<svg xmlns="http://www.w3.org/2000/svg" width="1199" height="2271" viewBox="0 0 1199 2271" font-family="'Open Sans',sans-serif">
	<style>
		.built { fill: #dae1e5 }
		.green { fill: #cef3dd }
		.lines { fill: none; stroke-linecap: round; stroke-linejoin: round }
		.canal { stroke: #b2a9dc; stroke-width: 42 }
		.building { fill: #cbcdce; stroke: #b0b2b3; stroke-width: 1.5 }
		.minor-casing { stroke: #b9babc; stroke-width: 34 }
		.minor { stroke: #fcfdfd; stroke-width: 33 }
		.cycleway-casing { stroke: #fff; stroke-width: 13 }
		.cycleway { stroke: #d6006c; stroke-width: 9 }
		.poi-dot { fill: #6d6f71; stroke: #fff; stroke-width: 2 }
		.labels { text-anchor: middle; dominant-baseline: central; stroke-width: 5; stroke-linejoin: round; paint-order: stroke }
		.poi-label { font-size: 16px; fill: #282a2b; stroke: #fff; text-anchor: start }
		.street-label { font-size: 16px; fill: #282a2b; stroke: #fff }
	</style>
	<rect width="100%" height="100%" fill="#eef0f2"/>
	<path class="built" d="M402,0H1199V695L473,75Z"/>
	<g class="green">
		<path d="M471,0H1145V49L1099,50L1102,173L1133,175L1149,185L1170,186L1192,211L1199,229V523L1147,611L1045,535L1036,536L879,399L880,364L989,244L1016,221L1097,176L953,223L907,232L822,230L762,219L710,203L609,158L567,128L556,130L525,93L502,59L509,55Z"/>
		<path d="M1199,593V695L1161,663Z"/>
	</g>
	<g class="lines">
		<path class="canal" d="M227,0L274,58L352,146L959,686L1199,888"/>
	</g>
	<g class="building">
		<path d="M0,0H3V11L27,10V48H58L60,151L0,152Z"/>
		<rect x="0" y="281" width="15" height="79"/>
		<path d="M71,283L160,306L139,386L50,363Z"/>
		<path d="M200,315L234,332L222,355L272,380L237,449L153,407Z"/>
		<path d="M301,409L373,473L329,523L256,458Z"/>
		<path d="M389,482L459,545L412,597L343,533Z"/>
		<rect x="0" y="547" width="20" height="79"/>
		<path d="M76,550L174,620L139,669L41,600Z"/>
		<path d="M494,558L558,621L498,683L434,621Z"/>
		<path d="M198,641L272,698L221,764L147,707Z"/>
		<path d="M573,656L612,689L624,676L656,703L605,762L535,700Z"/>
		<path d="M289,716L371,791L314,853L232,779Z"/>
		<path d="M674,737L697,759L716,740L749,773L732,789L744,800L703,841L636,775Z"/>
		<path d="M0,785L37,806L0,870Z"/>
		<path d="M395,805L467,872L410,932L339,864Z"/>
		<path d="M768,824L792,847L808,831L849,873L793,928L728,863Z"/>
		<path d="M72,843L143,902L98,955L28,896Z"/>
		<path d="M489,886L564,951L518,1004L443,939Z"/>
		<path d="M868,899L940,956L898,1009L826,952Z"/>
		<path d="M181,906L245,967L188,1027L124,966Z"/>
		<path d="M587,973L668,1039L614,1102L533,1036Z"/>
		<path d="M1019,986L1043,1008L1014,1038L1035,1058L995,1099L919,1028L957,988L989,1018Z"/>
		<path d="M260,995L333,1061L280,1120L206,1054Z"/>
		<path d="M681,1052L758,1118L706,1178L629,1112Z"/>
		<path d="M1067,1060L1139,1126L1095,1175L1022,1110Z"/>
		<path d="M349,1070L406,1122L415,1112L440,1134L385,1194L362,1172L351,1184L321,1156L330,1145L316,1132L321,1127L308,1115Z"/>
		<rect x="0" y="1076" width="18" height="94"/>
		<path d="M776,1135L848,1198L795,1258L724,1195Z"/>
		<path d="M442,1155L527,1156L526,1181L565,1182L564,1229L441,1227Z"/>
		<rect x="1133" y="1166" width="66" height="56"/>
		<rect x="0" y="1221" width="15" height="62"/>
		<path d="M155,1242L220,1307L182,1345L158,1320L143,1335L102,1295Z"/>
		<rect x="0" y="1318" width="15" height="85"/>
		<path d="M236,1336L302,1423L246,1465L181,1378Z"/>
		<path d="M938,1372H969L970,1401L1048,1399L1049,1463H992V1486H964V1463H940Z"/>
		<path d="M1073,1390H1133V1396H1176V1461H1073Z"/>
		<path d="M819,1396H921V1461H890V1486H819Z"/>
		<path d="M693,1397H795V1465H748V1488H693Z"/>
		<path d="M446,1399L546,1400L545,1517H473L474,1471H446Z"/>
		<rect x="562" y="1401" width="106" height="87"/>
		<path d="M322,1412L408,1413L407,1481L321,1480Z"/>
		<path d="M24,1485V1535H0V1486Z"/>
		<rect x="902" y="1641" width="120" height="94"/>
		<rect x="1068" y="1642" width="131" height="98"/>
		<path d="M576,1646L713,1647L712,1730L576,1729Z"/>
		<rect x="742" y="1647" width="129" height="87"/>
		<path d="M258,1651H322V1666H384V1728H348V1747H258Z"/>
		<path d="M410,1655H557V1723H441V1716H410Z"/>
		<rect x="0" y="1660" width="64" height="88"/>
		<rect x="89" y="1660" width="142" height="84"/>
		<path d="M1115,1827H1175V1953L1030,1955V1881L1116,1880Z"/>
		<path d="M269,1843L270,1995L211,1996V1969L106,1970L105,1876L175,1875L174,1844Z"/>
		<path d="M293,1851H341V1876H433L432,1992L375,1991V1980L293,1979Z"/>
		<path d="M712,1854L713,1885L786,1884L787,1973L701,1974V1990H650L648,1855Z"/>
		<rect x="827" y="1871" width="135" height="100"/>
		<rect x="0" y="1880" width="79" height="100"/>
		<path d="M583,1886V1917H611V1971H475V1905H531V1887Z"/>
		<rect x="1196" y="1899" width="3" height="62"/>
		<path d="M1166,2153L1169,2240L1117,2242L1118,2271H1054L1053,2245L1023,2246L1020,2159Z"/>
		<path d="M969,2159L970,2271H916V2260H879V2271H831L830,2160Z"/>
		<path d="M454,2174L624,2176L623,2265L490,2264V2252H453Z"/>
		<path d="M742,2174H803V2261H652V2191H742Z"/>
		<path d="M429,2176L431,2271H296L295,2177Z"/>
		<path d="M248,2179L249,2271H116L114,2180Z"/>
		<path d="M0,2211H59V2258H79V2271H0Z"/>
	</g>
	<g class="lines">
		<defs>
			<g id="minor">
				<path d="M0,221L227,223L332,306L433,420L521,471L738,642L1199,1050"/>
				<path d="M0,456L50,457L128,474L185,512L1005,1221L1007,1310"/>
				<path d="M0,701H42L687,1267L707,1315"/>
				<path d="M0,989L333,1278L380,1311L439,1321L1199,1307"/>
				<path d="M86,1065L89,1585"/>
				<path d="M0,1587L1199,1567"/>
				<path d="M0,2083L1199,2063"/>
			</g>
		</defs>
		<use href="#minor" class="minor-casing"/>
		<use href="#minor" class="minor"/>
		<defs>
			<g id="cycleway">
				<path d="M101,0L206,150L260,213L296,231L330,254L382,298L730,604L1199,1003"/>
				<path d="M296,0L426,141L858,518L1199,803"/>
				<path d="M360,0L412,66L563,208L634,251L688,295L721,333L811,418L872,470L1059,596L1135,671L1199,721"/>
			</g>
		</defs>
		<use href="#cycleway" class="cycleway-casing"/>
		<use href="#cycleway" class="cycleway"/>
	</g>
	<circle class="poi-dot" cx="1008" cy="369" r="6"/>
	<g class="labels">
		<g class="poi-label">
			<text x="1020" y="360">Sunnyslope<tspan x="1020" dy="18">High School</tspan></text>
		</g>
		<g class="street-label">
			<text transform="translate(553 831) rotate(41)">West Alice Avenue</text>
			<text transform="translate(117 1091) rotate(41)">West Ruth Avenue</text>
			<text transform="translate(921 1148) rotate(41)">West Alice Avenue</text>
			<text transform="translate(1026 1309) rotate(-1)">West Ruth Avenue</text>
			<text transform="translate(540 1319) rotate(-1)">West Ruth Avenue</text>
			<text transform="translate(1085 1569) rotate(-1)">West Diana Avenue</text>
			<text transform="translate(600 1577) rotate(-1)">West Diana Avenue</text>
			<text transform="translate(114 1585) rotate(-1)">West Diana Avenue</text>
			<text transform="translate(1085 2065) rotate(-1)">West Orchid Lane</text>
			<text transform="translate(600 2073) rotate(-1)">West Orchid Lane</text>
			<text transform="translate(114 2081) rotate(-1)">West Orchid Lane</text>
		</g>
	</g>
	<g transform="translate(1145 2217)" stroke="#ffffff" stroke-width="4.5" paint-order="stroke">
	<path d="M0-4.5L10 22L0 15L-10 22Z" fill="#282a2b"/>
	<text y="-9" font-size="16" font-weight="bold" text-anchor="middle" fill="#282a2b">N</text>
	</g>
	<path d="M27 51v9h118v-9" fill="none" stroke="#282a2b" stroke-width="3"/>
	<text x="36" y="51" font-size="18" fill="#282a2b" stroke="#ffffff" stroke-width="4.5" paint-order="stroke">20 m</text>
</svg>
········
> _ACTIVITY_
List every line from the entries above in which "linejoin" appears.

> _ANSWER TO THIS EXERCISE_
		.lines { fill: none; stroke-linecap: round; stroke-linejoin: round }
		.labels { text-anchor: middle; dominant-baseline: central; stroke-width: 5; stroke-linejoin: round; paint-order: stroke }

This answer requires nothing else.